On 12.03.21 13:32, Vladimir Sementsov-Ogievskiy wrote:
12.03.2021 14:17, Max Reitz wrote:
On 12.03.21 10:09, Vladimir Sementsov-Ogievskiy wrote:
11.03.2021 22:58, Max Reitz wrote:
On 05.03.21 18:35, Vladimir Sementsov-Ogievskiy wrote:
There is a bug in qcow2: host cluster can be discarded (refcount
becomes 0) and reused during data write. In this case data write may
[..]
@@ -885,6 +1019,13 @@ static int QEMU_WARN_UNUSED_RESULT
update_refcount(BlockDriverState *bs,
if (refcount == 0) {
void *table;
+ Qcow2InFlightRefcount *infl = find_infl_wr(s,
cluster_index);
+
+ if (infl) {
+ infl->refcount_zero = true;
+ infl->type = type;
+ continue;
+ }
I don’t understand what this is supposed to do exactly. It seems
like it wants to keep metadata structures in the cache that are
still in use (because dropping them from the caches is what happens
next), but users of metadata structures won’t set in-flight counters
for those metadata structures, will they?
Don't follow.
We want the code in "if (refcount == 0)" to be triggered only when
full reference count of the host cluster becomes 0, including
inflight-write-cnt. So, if at this point inflight-write-cnt is not 0,
we postpone freeing the host cluster, it will be done later from
"slow path" in update_inflight_write_cnt().
But the code under “if (refcount == 0)” doesn’t free anything, does
it? All I can see is code to remove metadata structures from the
metadata caches (if the discarded cluster was an L2 table or a
refblock), and finally the discard on the underlying file. I don’t
see how that protocol-level discard has anything to do with our
problem, though.
Hmm. Still, if we do this discard, and then our in-flight write, we'll
have data instead of a hole. Not a big deal, but seems better to
postpone discard.
On the other hand, clearing caches is OK, as its related only to
qcow2-refcount, not to inflight-write-cnt
As far as I understand, the freeing happens immediately above the “if
(refcount == 0)” block by s->set_refcount() setting the refcount to 0.
(including updating s->free_cluster_index if the refcount is 0).
Hmm.. And that (setting s->free_cluster_index) what I should actually
prevent until total reference count becomes zero.
And about s->set_refcount(): it only update a refcount itself, and don't
free anything.
That is what freeing is, though. I consider something to be free when
allocation functions will allocate it. The allocation functions look at
the refcount, so once a cluster’s refcount is 0, it is free.
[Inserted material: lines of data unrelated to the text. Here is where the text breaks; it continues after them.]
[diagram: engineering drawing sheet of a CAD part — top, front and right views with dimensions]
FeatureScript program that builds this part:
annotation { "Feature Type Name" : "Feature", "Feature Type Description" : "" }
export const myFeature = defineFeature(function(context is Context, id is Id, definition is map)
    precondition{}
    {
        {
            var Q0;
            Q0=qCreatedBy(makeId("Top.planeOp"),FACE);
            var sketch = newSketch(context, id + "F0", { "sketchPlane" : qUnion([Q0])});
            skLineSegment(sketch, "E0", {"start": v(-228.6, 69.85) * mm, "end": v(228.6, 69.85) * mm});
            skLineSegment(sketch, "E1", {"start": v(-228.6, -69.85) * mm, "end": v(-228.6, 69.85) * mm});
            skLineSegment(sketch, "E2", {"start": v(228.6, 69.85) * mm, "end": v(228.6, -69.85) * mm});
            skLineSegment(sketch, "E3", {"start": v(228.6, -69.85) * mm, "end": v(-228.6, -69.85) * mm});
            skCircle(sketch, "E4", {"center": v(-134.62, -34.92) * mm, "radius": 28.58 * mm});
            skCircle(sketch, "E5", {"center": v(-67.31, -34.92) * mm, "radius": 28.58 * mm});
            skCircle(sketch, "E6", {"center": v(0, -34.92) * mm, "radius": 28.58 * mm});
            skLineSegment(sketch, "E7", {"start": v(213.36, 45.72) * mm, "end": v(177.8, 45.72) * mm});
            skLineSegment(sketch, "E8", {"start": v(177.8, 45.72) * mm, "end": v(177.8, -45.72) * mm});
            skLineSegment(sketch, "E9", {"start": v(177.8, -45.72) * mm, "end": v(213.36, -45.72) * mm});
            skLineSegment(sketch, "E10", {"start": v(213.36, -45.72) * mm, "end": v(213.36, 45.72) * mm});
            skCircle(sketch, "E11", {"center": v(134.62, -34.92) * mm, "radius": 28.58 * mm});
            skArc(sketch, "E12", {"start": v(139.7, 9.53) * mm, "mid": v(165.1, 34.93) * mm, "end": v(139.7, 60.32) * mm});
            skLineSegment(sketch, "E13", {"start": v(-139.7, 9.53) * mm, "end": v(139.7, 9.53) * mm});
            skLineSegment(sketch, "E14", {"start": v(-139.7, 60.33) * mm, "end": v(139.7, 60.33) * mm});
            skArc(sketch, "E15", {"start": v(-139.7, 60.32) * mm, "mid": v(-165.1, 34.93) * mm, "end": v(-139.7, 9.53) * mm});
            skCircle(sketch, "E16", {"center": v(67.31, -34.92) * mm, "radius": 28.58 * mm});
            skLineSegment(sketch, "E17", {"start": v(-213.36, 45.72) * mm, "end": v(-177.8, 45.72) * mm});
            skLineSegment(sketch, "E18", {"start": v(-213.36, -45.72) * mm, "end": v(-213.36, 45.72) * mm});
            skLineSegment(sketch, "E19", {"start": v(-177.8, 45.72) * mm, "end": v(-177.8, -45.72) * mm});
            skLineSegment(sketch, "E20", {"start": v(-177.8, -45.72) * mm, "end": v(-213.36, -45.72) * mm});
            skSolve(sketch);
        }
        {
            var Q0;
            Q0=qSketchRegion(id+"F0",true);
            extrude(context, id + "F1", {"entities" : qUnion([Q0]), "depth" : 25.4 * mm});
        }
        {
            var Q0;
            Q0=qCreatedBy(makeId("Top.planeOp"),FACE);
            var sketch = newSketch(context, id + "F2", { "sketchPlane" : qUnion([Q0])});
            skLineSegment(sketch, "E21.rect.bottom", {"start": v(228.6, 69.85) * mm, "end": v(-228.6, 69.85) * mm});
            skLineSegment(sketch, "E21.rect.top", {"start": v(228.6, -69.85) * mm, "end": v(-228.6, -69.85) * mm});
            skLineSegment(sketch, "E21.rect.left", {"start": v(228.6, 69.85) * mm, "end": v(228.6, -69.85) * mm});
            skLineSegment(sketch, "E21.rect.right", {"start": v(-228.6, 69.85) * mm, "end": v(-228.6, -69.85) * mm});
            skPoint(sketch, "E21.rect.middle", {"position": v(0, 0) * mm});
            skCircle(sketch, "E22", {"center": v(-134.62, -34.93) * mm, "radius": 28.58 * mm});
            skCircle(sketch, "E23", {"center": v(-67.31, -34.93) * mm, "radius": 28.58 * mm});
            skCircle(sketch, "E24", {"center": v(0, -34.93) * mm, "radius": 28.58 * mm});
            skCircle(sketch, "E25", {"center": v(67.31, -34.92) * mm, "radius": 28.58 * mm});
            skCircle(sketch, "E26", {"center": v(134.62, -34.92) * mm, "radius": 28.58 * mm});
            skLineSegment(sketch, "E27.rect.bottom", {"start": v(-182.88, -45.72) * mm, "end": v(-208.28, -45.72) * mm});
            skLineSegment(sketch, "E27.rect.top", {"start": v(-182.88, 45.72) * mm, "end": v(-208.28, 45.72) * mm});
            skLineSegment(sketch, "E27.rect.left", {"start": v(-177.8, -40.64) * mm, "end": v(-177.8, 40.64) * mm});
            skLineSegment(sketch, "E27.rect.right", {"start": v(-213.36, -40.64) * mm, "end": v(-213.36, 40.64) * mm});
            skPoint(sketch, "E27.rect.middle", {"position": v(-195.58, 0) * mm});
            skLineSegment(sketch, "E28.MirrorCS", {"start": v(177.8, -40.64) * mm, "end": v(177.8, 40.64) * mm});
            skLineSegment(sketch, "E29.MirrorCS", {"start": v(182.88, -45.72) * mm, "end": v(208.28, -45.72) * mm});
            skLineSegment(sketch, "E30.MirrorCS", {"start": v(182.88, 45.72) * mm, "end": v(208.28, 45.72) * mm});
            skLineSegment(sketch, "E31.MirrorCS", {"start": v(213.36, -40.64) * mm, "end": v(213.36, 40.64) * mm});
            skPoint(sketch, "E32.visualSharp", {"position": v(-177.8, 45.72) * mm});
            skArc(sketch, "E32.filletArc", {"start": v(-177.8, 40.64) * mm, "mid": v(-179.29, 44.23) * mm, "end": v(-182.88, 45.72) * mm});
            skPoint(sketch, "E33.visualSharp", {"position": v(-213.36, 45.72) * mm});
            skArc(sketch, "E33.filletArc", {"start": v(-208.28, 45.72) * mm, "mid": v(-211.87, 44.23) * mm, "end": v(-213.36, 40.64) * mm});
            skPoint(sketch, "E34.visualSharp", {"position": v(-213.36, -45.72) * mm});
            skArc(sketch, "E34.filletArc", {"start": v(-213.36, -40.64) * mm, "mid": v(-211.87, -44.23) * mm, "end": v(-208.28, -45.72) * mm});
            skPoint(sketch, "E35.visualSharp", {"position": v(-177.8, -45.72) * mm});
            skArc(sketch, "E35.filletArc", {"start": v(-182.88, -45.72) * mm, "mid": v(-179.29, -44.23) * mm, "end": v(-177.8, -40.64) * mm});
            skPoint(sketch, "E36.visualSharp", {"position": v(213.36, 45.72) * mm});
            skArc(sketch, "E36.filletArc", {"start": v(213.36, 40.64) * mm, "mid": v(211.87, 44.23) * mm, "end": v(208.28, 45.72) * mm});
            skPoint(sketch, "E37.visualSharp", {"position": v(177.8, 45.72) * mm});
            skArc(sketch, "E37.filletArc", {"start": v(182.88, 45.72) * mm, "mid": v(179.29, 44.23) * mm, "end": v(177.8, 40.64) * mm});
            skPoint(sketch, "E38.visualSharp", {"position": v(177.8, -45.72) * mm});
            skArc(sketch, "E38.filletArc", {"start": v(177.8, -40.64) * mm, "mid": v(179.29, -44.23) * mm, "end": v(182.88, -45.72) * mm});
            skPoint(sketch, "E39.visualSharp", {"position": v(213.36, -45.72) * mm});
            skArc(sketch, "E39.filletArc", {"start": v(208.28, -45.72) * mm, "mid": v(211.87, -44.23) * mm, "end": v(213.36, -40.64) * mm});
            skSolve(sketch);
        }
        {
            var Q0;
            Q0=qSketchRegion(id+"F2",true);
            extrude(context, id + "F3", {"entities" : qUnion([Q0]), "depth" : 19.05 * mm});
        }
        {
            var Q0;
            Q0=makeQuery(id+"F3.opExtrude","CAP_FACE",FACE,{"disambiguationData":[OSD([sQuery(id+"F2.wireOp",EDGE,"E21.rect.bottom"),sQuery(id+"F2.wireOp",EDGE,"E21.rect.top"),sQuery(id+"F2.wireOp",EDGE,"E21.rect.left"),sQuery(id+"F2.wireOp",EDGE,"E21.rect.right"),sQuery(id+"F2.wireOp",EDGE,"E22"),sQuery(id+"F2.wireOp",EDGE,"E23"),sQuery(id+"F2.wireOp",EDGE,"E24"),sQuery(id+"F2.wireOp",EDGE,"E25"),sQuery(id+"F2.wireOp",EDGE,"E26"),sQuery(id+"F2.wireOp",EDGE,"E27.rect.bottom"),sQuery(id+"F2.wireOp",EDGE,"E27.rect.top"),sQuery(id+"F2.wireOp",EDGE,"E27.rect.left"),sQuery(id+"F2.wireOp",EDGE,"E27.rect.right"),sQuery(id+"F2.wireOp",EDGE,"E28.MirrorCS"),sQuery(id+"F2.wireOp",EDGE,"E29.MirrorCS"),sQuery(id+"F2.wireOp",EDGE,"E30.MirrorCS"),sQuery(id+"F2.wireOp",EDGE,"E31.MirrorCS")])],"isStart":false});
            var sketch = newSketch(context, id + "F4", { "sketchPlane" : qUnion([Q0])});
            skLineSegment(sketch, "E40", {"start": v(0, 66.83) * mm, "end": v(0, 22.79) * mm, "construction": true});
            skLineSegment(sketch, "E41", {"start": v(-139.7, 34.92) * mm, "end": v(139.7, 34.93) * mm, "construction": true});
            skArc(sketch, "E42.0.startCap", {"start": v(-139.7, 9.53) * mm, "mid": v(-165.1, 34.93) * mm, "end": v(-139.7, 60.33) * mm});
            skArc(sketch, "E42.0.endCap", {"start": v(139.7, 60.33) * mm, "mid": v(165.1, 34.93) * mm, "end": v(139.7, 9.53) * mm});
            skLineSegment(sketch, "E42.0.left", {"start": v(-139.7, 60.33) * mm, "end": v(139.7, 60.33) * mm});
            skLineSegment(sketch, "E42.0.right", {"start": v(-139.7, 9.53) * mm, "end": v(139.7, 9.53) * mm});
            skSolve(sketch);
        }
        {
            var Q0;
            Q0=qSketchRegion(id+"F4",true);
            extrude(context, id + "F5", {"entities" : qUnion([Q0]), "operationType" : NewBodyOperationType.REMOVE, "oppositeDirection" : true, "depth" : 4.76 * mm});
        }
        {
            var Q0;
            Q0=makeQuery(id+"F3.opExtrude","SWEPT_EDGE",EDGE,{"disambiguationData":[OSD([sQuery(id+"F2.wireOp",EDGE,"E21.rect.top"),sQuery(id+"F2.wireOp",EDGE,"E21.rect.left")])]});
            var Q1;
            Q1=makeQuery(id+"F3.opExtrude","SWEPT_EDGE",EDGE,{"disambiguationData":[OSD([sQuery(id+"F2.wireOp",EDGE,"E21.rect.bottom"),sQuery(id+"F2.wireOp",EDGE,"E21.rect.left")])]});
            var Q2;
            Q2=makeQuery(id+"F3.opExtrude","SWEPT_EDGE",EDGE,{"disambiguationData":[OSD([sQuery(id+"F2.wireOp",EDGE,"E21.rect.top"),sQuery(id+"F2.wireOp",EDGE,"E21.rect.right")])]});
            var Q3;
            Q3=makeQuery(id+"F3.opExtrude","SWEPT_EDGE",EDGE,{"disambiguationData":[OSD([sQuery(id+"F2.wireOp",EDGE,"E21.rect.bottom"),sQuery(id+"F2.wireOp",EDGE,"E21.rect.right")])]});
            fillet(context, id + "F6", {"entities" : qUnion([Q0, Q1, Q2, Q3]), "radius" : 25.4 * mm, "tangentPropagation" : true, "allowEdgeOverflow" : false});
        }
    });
If that isn’t what freeing is, nothing in update_refcount() frees
anything (when looking at how data clusters are handled). Passing the
discard through to the protocol layer isn’t “freeing”, because it’s
independent of qcow2.
Now, your patch adds an additional check to the allocation functions
(whether there are ongoing writes on the cluster), so it’s indeed
possible that a cluster can have a refcount of 0 but still won’t be used
by allocation functions.
But that means you’ve just changed the definition of what a free cluster
is. In fact, that means that nothing in update_refcount() can free a
cluster that has active writes to it, because now a cluster is only free
if there are no such writes. It follows that you needn’t change
update_refcount() to prevent clusters with such writes from being freed,
because with this new definition of what a free cluster is, it’s
impossible for update_refcount() to free them.
(Yes, you’re right that it would be nice to postpone the protocol-level
discard still, but not doing so wouldn’t be a catastrophe – which shows
that it has little to do with actually freeing something, as far as
qcow2 is concerned.
If it’s just about postponing the discard, we can do exactly that: Let
update_refcount() skip discarding for clusters that are still in use,
and then let update_inflight_write_cnt() only do that discard instead of
invoking all of qcow2_update_cluster_refcount().)
Alternatively, we could also not change the definition of what a free
cluster is, which means we wouldn’t need to change the allocation
functions, but instead postpone the refcount update that
update_refcount() does. That would mean we’d actually need to really
drop the refcount in update_inflight_write_cnt() instead of doing a -0.